Exercise => From the rows below, pick out and copy each line that contains the word "What".

Data section =>
++++

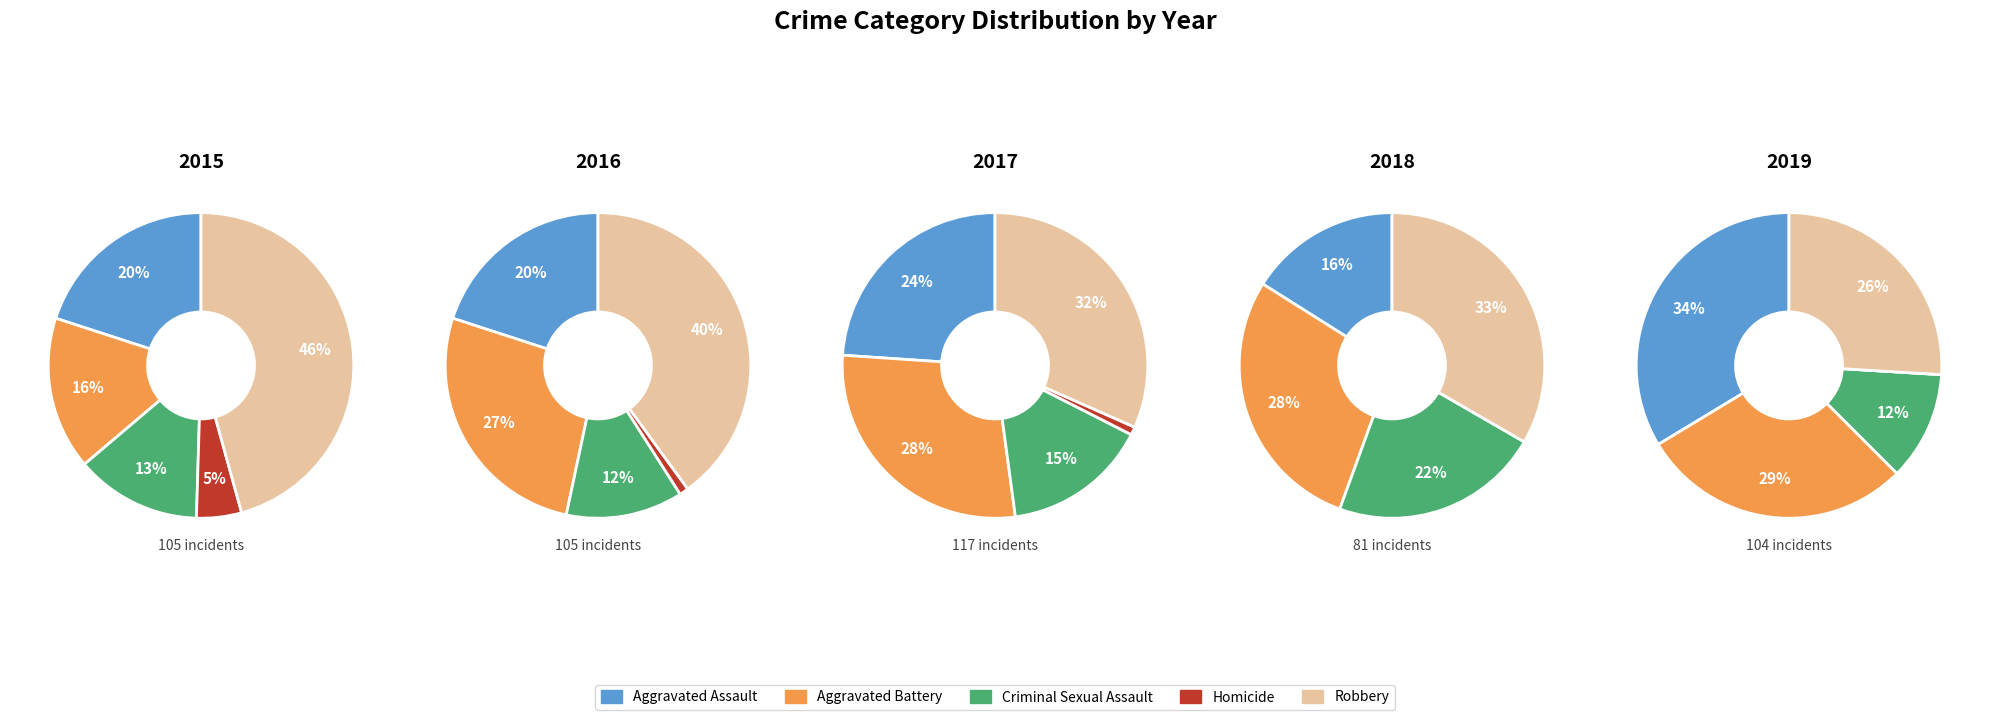

True or false: Criminal Sexual Assault accounts for 22% of the total.

True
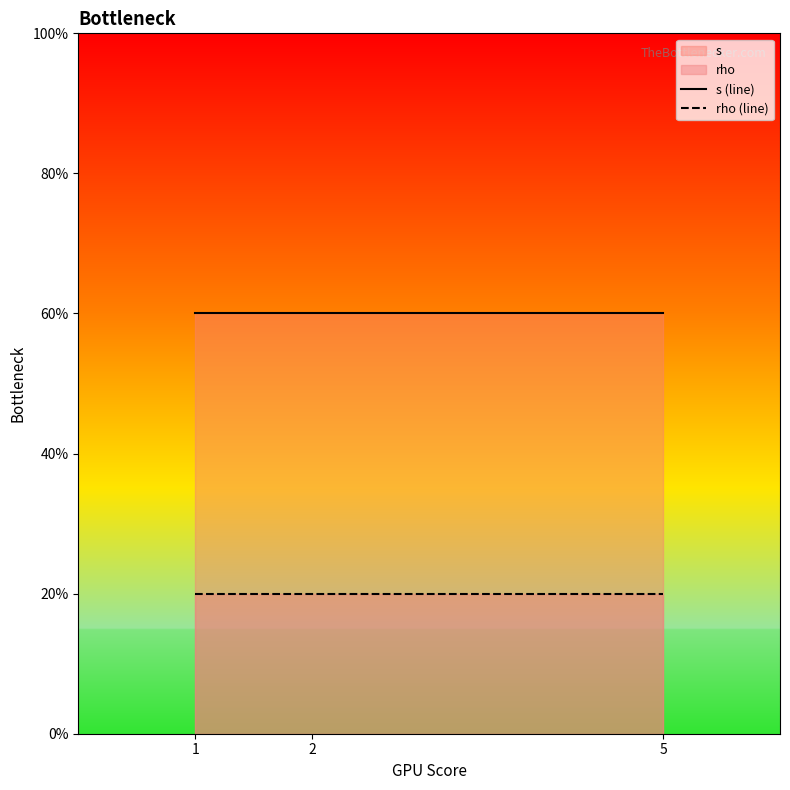

Which has a higher value, 5 or 2?

5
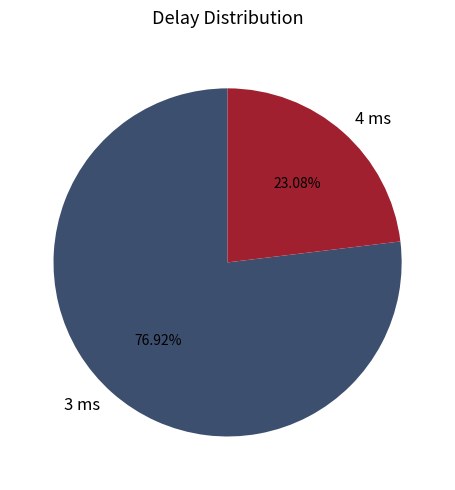

Which slice is the smallest?

4 ms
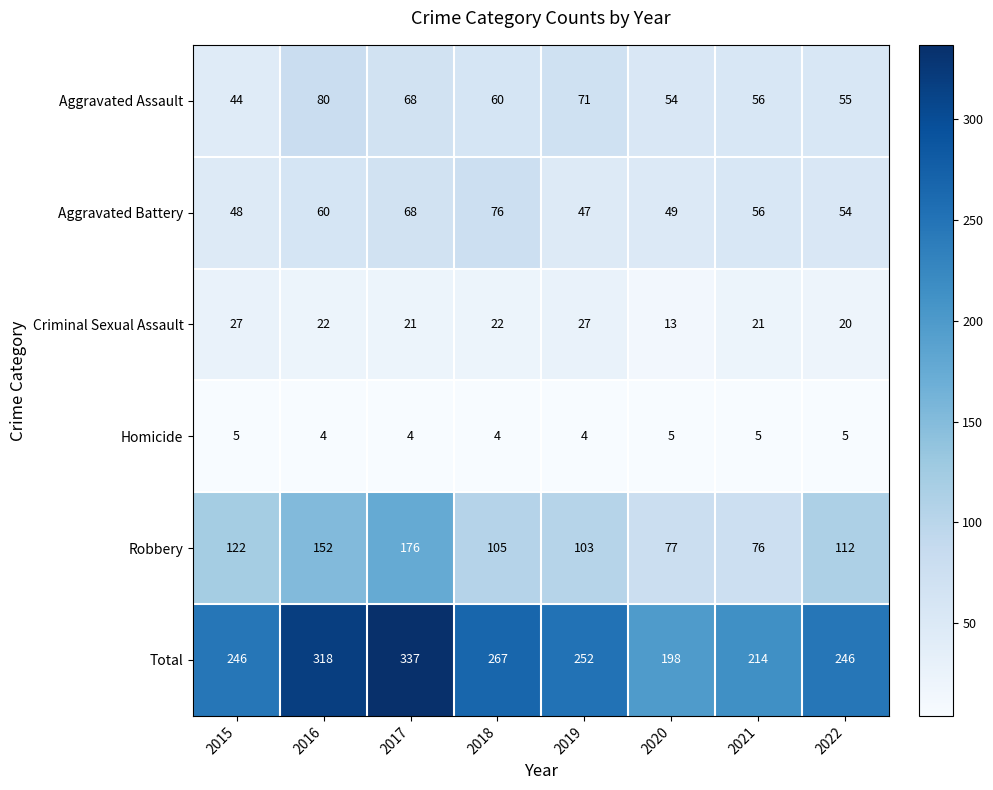

At how many categories does at least one series exceed 53?

8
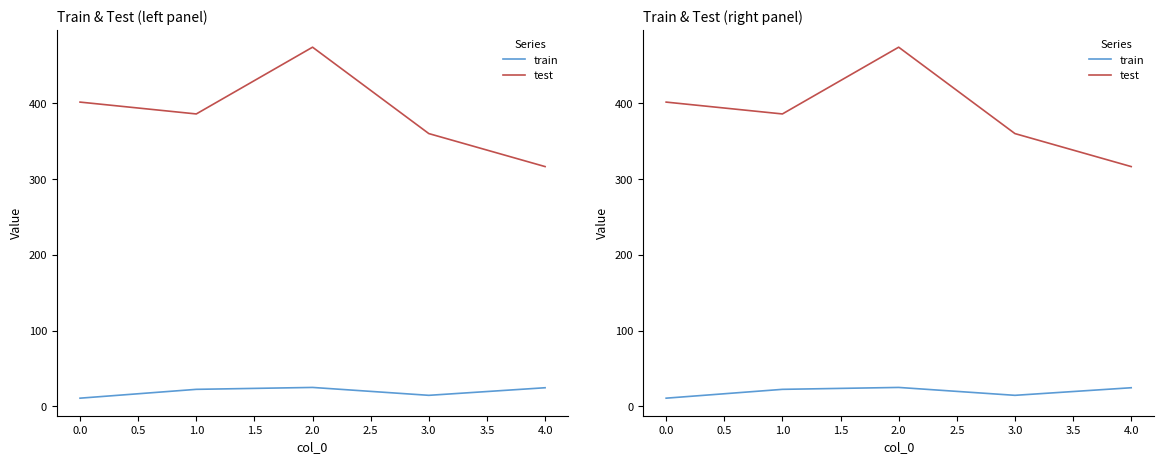

How many lines are shown in the chart?

2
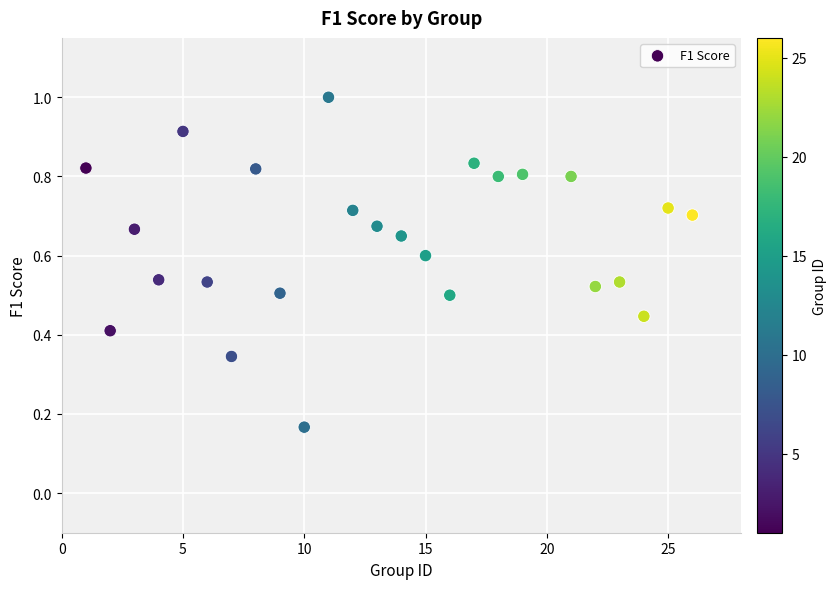

What is the range of X values (max minus min)?

25.0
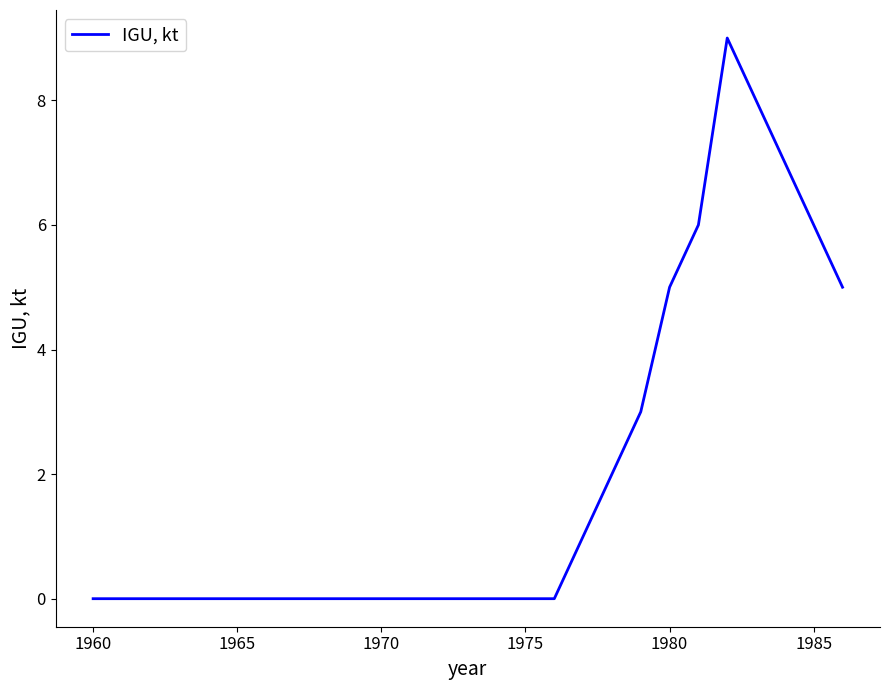

What is the greatest value displayed?

9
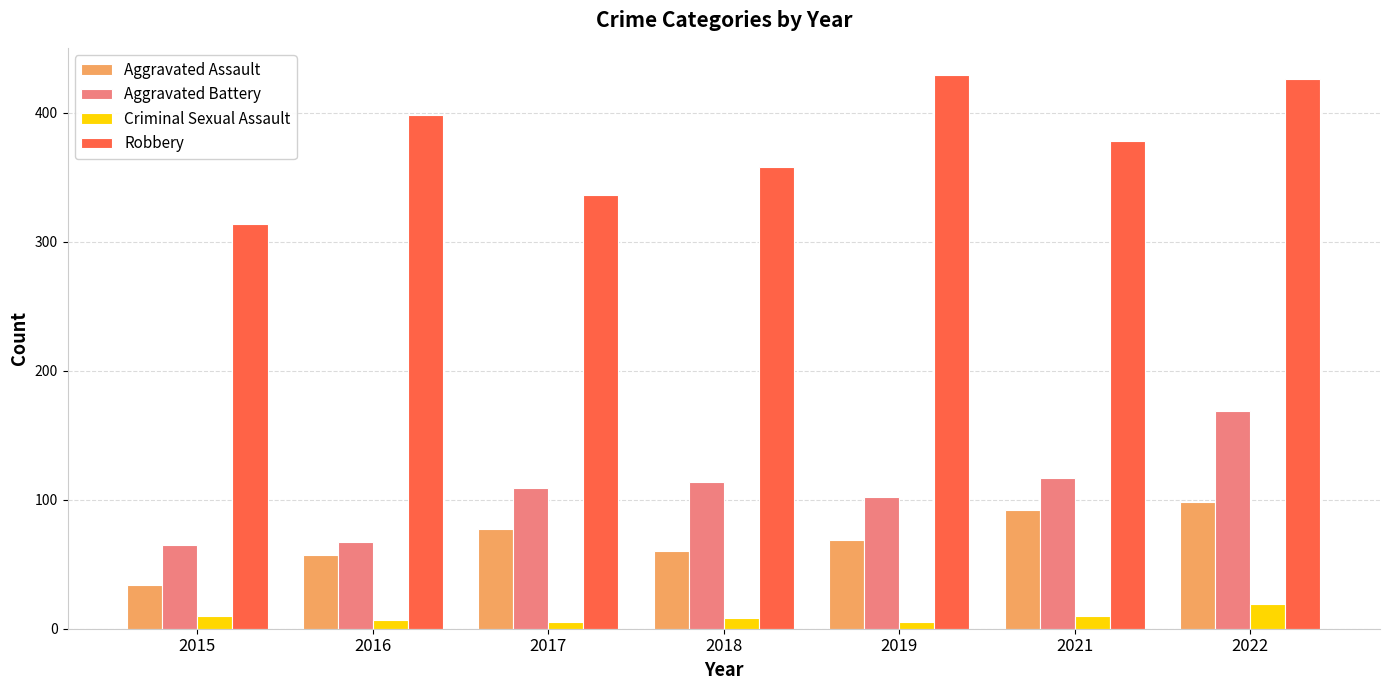

True or false: Robbery has a value of 488 at 2018.

False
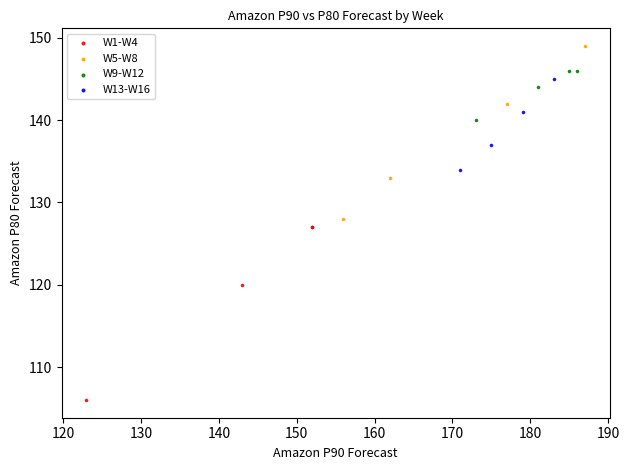

Which series contains the highest Y value?

W5-W8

++++

Response box =>
What is the range of X values (max minus min)?
What is the greatest value displayed?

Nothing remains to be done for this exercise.